(Records excerpted from a collection)
((

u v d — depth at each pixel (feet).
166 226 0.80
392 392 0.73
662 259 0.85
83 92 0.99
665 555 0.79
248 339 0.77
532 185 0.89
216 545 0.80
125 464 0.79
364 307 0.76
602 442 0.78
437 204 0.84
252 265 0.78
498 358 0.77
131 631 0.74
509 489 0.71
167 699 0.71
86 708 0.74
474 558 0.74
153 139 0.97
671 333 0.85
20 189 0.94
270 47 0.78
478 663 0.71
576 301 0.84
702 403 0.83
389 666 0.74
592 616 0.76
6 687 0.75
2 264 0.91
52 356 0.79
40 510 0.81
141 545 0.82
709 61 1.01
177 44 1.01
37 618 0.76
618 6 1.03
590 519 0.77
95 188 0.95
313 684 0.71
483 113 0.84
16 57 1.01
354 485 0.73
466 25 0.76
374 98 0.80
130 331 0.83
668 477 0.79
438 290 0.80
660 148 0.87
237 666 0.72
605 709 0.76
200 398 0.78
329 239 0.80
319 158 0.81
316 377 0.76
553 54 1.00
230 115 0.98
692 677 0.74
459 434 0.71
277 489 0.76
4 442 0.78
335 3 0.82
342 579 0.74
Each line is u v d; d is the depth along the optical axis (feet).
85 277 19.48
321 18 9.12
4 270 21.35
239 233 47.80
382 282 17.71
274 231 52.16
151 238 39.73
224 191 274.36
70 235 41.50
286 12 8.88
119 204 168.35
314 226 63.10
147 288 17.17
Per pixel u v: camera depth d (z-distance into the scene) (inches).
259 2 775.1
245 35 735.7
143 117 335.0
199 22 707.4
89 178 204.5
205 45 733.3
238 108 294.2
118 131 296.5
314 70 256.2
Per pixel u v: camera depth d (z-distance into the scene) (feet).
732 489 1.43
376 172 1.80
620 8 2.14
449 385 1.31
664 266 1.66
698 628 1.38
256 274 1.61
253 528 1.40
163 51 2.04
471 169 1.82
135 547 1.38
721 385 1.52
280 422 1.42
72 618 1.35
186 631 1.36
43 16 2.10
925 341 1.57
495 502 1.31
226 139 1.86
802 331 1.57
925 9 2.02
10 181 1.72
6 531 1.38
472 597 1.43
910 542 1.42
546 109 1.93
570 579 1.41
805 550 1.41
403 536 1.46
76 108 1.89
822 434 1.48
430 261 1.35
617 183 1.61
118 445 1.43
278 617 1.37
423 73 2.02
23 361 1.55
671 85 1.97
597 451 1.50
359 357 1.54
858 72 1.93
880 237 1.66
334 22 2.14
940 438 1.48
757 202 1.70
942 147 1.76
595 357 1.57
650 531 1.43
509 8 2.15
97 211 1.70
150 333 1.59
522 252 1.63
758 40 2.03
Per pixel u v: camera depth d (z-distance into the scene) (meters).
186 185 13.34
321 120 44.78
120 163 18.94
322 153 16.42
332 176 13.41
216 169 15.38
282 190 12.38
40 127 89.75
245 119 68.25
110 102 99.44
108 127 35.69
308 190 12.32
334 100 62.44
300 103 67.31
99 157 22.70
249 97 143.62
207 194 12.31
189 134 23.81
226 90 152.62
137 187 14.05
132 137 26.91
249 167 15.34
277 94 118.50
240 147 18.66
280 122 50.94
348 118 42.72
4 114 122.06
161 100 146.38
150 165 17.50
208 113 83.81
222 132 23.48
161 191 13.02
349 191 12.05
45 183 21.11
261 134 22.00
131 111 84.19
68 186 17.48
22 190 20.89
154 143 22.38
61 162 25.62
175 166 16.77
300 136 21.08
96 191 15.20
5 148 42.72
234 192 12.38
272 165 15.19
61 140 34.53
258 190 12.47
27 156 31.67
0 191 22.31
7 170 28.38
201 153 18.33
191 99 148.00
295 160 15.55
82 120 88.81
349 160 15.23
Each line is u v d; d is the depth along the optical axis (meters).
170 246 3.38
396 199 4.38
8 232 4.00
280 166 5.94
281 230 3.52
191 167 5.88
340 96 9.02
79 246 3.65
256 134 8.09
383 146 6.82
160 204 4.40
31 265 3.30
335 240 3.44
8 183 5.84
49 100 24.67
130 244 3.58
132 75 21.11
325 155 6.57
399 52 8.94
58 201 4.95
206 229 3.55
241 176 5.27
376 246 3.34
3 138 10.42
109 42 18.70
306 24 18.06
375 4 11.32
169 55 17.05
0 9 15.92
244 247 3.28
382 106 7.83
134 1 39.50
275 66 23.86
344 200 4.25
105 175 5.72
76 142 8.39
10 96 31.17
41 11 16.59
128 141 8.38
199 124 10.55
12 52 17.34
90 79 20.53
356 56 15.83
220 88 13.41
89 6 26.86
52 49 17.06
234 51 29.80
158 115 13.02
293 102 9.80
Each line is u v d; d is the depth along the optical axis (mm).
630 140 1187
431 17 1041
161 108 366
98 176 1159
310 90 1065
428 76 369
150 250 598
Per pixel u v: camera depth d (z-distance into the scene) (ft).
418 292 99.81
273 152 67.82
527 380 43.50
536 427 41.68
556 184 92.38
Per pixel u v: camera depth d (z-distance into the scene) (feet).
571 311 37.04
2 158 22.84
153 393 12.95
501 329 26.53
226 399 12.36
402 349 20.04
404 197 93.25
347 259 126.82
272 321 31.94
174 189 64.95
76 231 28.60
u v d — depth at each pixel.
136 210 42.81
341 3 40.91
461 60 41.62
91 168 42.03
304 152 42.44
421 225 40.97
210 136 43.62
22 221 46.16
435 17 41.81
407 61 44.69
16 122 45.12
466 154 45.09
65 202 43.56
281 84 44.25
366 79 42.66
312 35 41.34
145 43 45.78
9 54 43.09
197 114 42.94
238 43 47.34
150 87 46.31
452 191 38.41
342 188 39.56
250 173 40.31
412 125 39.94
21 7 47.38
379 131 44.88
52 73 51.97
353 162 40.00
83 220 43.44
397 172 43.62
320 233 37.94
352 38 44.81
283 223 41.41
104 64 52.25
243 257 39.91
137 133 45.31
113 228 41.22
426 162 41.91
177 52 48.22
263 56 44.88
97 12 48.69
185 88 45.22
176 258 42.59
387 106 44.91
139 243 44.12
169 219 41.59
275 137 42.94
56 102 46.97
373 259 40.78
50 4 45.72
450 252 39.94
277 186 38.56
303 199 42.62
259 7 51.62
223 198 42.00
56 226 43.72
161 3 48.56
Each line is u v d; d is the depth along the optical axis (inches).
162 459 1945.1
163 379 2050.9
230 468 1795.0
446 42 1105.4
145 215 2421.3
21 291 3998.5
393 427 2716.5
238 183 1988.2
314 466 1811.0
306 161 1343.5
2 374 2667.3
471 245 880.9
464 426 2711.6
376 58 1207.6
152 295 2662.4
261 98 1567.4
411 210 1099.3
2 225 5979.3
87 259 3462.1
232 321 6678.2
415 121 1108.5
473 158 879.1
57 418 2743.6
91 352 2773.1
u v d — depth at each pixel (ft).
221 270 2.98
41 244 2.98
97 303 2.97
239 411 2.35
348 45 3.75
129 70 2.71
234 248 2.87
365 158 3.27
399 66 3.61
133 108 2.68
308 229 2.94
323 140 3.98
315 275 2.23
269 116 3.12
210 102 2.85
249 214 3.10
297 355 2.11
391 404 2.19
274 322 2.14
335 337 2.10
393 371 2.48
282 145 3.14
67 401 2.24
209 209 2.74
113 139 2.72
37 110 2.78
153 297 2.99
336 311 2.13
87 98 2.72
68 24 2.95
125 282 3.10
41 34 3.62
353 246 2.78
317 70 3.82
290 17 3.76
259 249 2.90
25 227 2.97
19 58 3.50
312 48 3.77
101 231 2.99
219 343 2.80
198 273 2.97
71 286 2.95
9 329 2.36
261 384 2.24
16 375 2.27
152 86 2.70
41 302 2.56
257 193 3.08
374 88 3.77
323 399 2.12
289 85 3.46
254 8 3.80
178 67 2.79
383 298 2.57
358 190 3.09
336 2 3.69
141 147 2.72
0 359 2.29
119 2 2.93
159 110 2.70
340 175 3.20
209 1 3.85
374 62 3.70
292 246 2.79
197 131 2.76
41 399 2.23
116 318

))

» Brief
Print, from the entries above, the line with "153 297 2.99", the line with "323 399 2.12" and all lines between them, exactly and with nothing else.

» Response to this exercise
153 297 2.99
336 311 2.13
87 98 2.72
68 24 2.95
125 282 3.10
41 34 3.62
353 246 2.78
317 70 3.82
290 17 3.76
259 249 2.90
25 227 2.97
19 58 3.50
312 48 3.77
101 231 2.99
219 343 2.80
198 273 2.97
71 286 2.95
9 329 2.36
261 384 2.24
16 375 2.27
152 86 2.70
41 302 2.56
257 193 3.08
374 88 3.77
323 399 2.12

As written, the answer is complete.